S-scheme Cs2AgBiBr6/Ag3PO4 heterojunction with efficient photocatalysis performance for H2 production and organic pollutant degradation under visible light

A dual-function S-scheme Cs2AgBiBr6/Ag3PO4 (CA) heterojunction photocatalyst with nano-flower structure was synthesized to achieve green energy hydrogen (H2) production and persistent organic pollutants degradation under visible light. The high crystalline quality and strong interface of CA enhanced the photocatalysis performance. Specifically, the photodegradation efficiency of tetracycline hydrochloride (TC) reached to 92.43 % in 60 min. And the yield of photocatalytic H2 evolution (PHE) accumulated about 4915.4 mu mol/g within 6 h. The effects of initial pH, catalysts dosage, initial TC concentration and various sacrificial agents were investigated. It was found that the photocatalytic performance of CA for TC degradation and PHE was mainly affected by pH and various sacrificial agents. The TC degradation efficiency and PHE yield remained at 89.3 % and 3798.12 mu mol/g in the fifth time photocatalytic cycle experiment, showing a high photostability of CA. Additionally, the photodegradation kinetics of TC was fitted well the pseudo-first-order mode and the rate constant k (0.0931 min-1) proved fast photodegradation rate.

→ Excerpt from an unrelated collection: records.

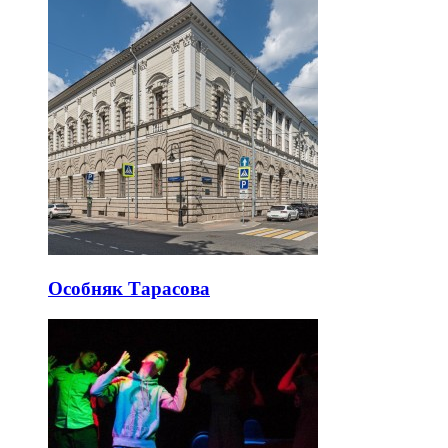
Особняк Тарасова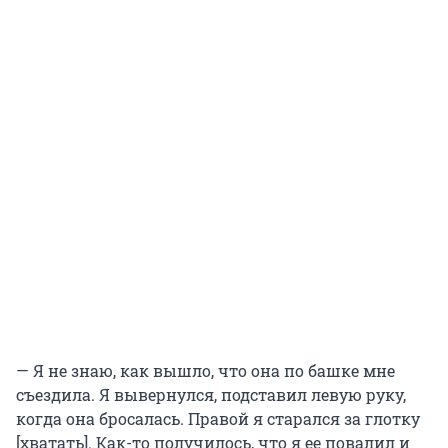
— Я не знаю, как вышло, что она по башке мне
съездила. Я вывернулся, подставил левую руку,
когда она бросалась. Правой я старался за глотку
[хватать]. Как-то получилось, что я ее повалил и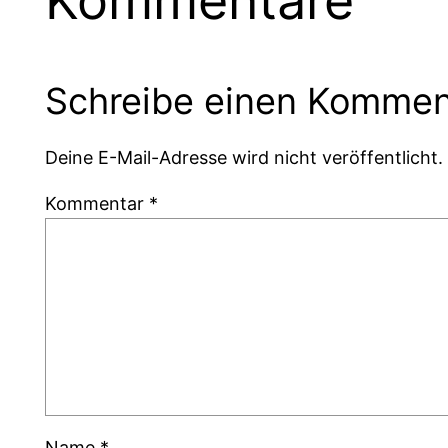
Kommentare
Schreibe einen Kommen
Deine E-Mail-Adresse wird nicht veröffentlicht.
Kommentar
*
Name
*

The analysis of the charge transfer mechanism and density functional theory calculation revealed that more photoinduced active species (holes, center dot OZ and center dot OH) were inspired and attacked nucleophilic and radical reaction sites on TC molecules. Furthermore, the emerging intermediates were detected by LC-MS, and the three possible degradation pathways of TC were proposed.

Automated summary

A dual-function S-scheme Cs2AgBiBr6/Ag3PO4 (CA) heterojunction photocatalyst with nano-flower structure was synthesized and shown to have excellent performance in green energy hydrogen production and organic pollutants degradation under visible light. The catalyst exhibited high crystalline quality and strong interfaces, enabling efficient degradation of drugs and significant production of hydrogen within a short period of time. The study also investigated the effects of pH, catalyst dosage, initial drug concentration, and various sacrificial agents on the degradation and hydrogen production, with pH and sacrificial agents being the main influencing factors. The catalyst demonstrated good photostability in cyclic experiments.